(Saved data entries)
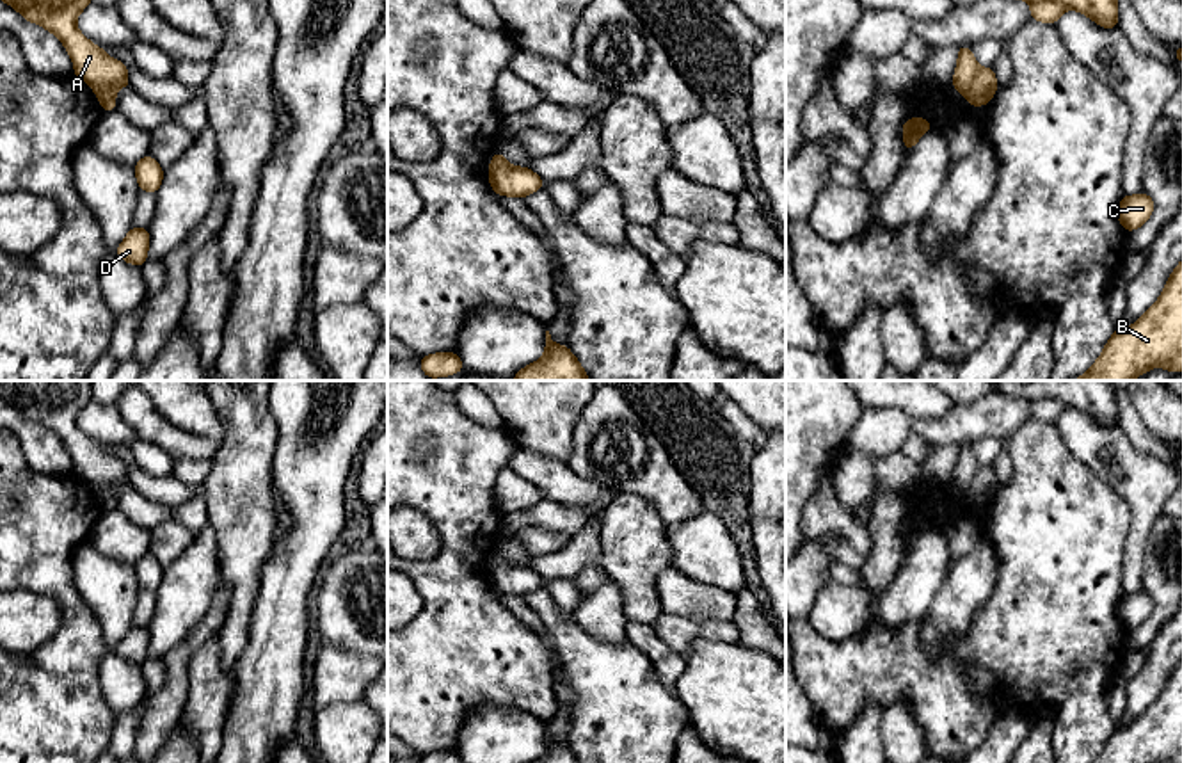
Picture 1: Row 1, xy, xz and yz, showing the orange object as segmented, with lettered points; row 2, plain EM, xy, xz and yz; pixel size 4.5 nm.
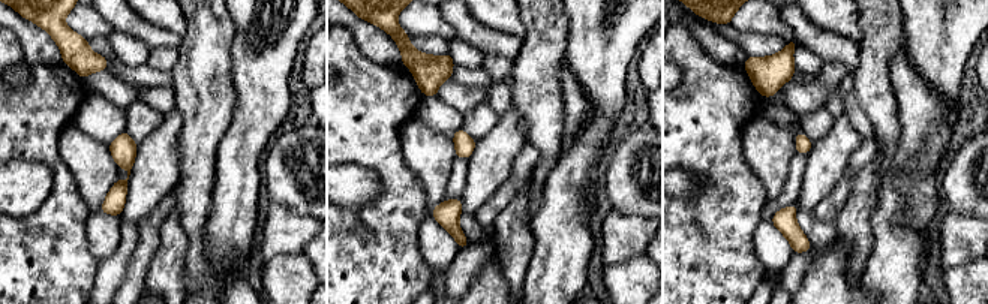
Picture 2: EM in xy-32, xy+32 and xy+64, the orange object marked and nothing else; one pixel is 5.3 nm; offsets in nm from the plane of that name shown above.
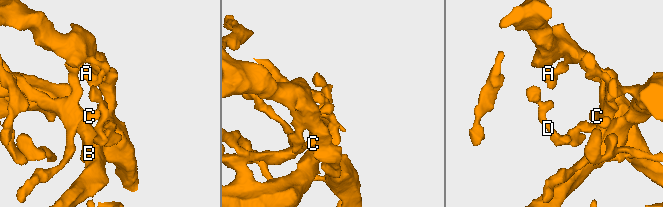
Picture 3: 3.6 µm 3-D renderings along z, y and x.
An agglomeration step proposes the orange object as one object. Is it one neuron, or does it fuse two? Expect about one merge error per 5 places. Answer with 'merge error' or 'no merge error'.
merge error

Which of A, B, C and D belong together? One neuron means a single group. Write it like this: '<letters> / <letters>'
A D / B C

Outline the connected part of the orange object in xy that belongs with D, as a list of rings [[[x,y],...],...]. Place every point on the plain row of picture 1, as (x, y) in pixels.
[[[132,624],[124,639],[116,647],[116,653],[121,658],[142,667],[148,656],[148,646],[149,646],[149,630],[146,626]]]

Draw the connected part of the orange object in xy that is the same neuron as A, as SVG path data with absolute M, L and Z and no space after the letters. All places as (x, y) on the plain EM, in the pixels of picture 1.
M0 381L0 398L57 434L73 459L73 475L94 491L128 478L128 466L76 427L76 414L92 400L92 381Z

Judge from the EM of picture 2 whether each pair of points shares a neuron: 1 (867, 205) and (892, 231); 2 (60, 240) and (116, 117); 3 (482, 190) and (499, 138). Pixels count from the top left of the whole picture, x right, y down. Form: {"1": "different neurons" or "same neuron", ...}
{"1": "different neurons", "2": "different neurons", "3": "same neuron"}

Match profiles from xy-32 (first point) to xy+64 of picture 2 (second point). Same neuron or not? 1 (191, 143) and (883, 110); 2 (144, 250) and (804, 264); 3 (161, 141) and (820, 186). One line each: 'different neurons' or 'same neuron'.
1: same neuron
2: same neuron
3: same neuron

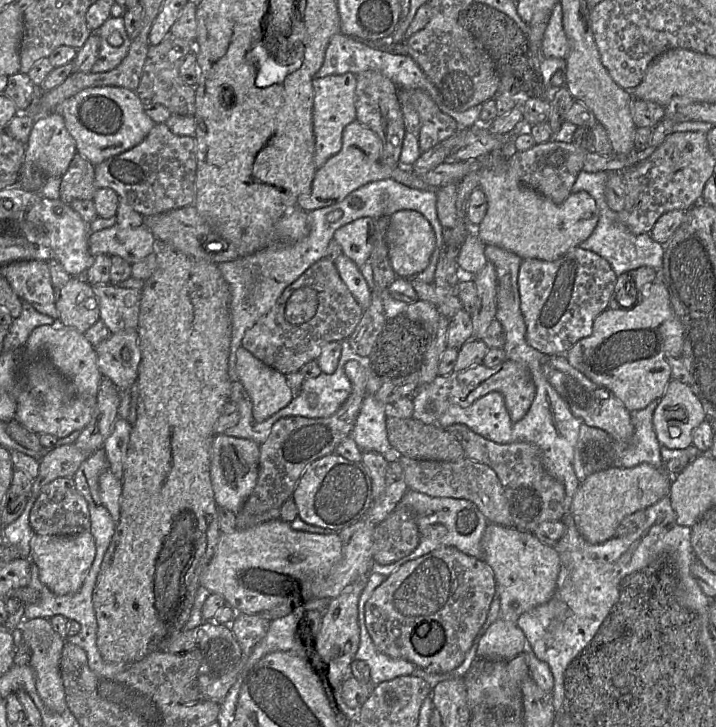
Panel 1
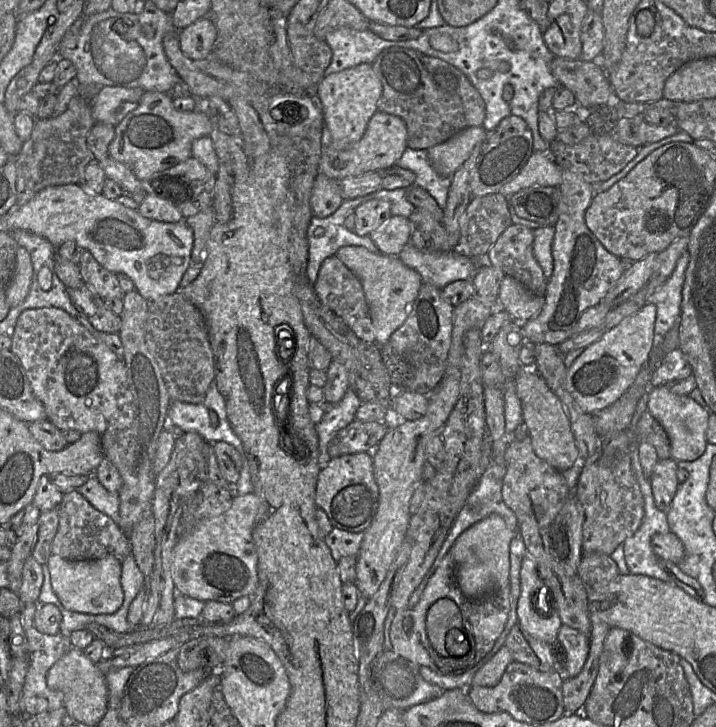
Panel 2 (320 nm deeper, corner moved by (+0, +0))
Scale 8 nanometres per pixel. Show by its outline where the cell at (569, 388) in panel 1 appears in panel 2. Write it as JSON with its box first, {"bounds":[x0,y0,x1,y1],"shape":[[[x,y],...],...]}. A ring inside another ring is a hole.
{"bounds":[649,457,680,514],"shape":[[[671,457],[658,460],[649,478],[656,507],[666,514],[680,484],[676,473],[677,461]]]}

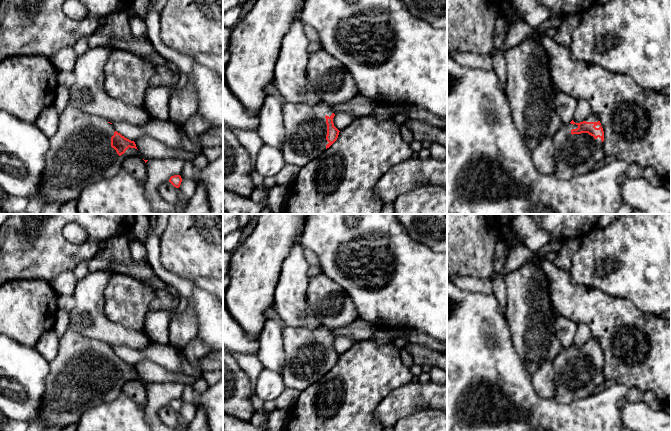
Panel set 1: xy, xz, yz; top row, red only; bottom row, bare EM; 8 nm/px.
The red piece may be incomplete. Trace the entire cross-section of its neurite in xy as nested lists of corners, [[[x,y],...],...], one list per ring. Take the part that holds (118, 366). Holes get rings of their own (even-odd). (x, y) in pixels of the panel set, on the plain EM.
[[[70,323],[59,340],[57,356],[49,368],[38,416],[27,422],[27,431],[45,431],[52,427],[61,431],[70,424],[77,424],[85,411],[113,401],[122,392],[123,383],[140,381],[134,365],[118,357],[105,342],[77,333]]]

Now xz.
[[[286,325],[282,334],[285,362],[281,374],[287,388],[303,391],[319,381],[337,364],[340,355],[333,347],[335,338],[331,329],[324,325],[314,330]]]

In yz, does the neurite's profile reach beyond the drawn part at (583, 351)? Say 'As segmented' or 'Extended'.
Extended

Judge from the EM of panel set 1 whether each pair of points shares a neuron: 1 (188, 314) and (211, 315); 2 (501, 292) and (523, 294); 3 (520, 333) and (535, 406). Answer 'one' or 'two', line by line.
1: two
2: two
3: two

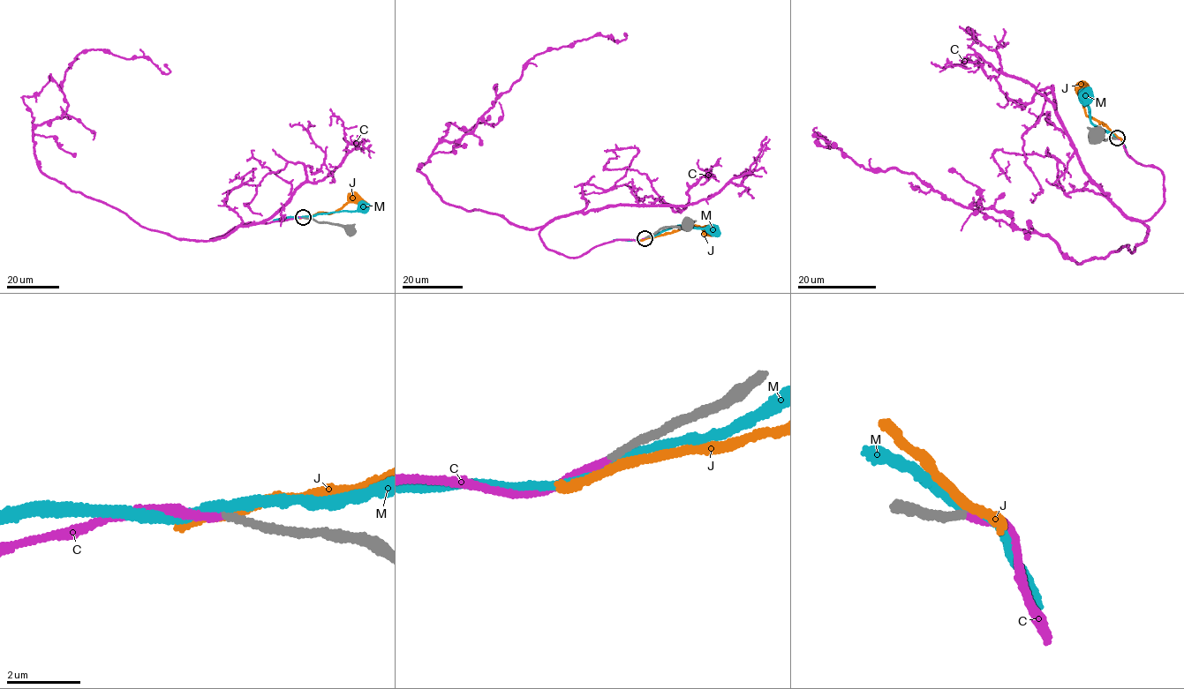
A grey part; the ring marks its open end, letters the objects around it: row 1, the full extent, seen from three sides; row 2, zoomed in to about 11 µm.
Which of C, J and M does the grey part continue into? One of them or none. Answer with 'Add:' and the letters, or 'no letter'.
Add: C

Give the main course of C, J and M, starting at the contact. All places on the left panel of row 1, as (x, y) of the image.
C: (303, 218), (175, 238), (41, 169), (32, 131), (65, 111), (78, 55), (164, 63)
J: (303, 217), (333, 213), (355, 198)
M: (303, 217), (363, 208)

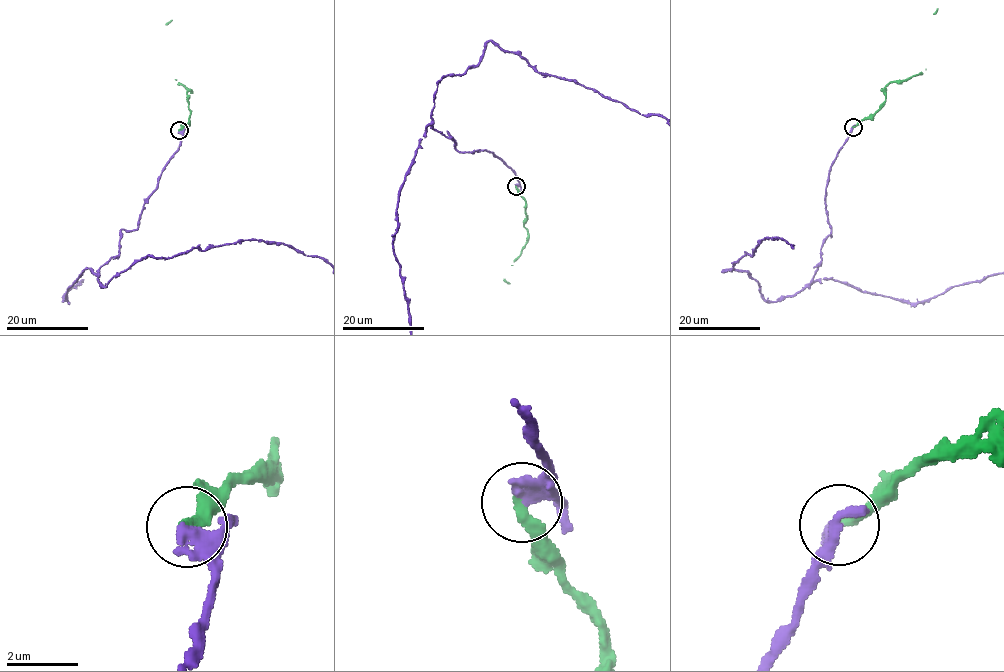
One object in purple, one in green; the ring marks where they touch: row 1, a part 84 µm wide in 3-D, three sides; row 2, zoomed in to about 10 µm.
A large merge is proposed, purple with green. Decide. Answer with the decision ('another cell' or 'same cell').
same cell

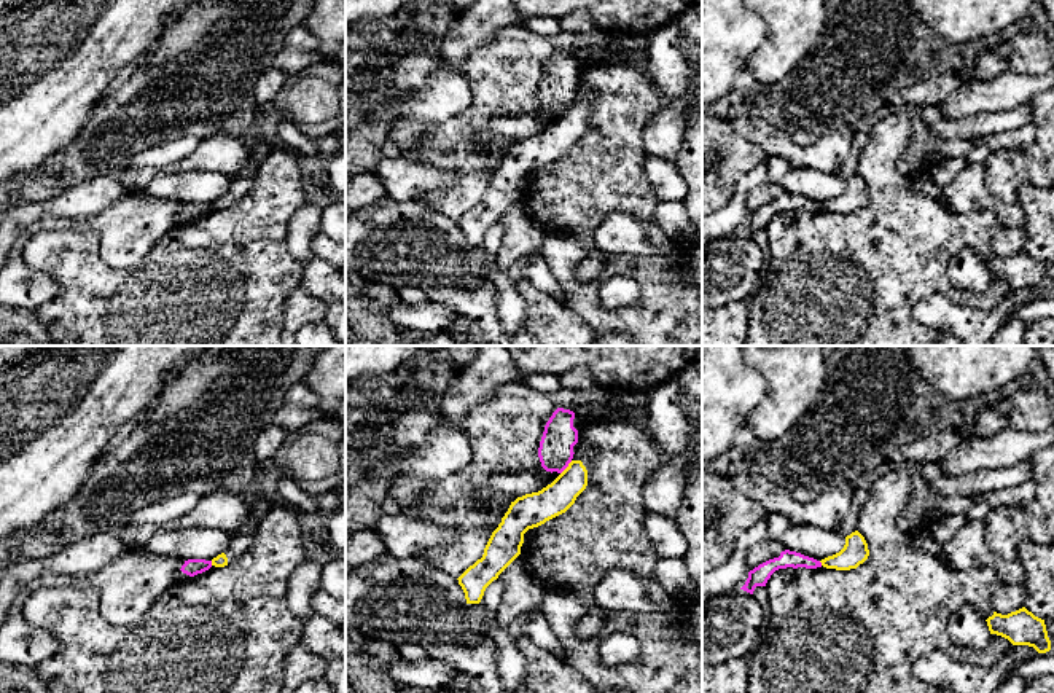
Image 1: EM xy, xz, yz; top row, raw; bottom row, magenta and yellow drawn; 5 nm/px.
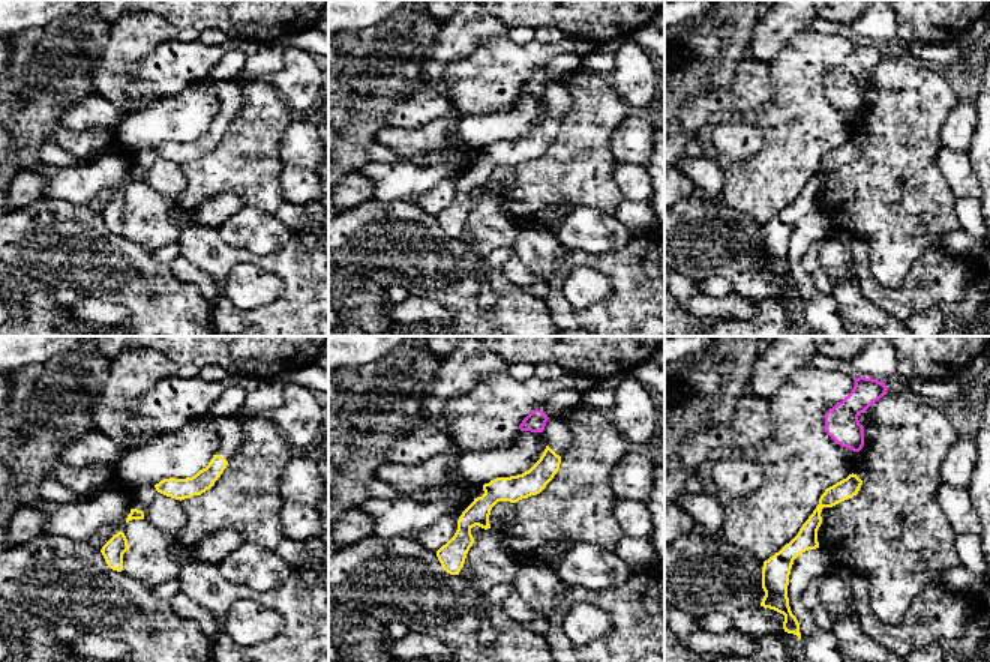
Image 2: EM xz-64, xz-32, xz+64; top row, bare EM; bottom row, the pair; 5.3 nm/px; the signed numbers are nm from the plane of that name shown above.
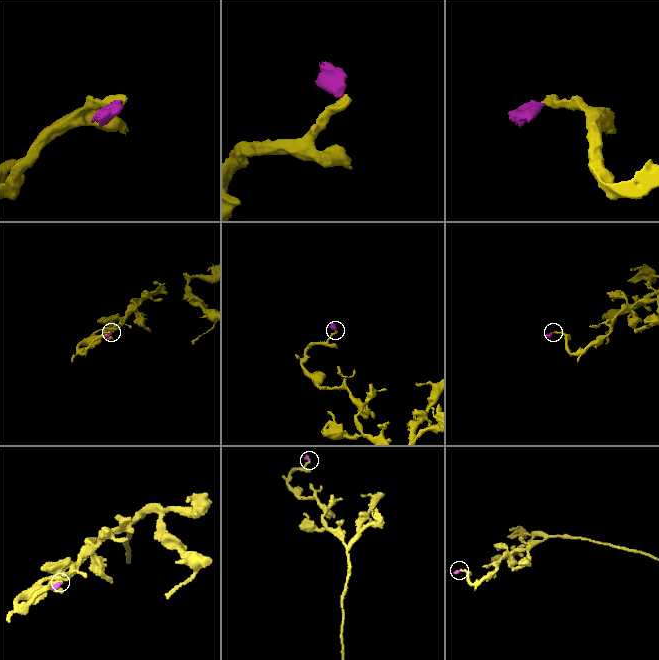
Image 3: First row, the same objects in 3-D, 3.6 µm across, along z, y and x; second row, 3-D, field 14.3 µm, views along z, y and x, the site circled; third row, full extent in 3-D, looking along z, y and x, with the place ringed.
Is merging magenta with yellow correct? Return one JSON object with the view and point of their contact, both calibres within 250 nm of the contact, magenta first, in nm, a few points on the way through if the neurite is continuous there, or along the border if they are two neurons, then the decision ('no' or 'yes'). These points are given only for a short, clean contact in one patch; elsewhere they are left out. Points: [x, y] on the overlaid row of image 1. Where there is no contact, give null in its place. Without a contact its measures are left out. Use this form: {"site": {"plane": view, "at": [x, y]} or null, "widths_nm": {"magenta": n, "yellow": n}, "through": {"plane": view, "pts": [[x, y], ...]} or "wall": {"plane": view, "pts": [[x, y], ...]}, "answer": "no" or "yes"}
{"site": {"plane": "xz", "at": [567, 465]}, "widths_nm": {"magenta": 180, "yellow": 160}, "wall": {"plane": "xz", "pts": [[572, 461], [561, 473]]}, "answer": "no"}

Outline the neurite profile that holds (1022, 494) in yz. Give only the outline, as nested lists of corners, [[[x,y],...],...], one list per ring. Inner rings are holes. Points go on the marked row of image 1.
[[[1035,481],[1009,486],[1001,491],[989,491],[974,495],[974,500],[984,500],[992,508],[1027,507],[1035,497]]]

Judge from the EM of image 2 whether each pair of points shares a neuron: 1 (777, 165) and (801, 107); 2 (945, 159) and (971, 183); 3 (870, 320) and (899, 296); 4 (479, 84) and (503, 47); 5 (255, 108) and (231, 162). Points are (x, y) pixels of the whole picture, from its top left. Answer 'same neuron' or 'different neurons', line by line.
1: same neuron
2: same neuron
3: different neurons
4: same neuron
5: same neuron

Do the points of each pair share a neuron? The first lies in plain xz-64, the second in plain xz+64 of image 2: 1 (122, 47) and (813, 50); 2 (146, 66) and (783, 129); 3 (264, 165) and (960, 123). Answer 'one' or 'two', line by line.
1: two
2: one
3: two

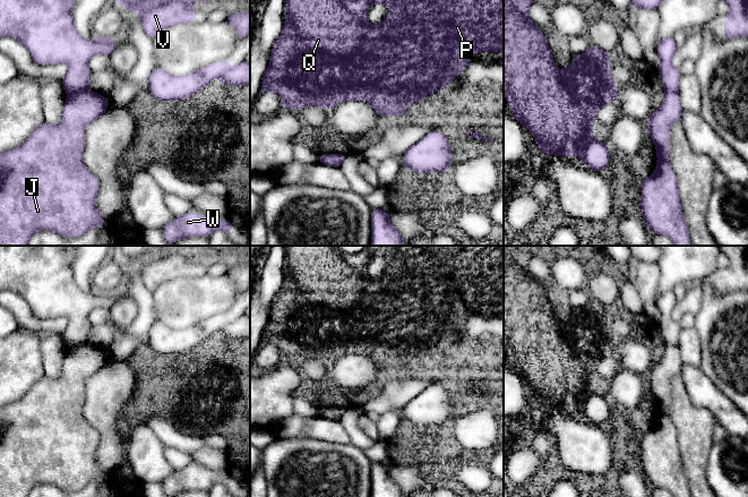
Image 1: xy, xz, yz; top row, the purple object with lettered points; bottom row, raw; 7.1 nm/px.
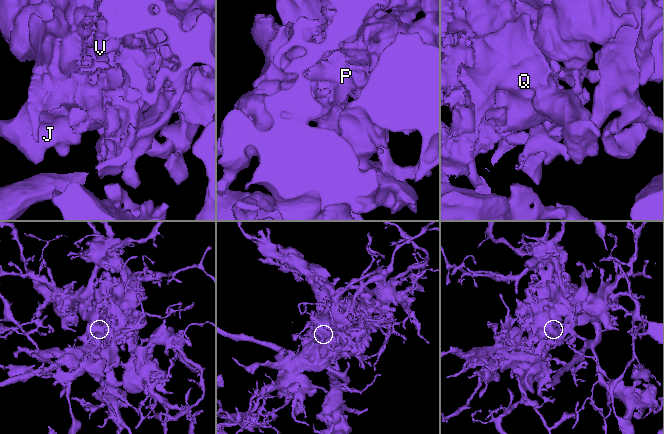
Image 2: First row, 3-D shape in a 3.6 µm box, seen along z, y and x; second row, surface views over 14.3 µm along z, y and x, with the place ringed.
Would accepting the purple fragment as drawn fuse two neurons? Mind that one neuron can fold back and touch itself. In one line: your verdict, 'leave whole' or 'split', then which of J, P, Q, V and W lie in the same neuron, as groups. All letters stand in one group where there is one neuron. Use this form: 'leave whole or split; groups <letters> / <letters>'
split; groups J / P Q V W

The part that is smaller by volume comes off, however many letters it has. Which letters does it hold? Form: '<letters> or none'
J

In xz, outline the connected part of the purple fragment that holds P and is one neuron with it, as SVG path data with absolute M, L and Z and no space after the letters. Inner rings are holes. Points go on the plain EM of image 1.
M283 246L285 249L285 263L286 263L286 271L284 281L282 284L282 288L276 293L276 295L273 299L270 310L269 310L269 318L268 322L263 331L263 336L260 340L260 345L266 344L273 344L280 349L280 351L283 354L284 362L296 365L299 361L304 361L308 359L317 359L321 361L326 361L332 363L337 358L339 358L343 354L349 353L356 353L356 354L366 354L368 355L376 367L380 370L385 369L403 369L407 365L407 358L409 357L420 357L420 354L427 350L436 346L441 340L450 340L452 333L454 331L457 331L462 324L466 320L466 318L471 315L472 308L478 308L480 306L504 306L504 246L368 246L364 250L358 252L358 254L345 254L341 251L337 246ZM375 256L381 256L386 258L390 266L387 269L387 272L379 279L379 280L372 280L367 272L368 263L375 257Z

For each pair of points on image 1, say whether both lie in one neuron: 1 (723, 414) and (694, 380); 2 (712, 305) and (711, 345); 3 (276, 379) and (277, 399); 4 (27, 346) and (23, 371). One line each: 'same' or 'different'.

#### [Your assignment]
Would you copy out every line in the records that includes the string "zoomed"?

#### [Response area]
A grey part; the ring marks its open end, letters the objects around it: row 1, the full extent, seen from three sides; row 2, zoomed in to about 11 µm.
One object in purple, one in green; the ring marks where they touch: row 1, a part 84 µm wide in 3-D, three sides; row 2, zoomed in to about 10 µm.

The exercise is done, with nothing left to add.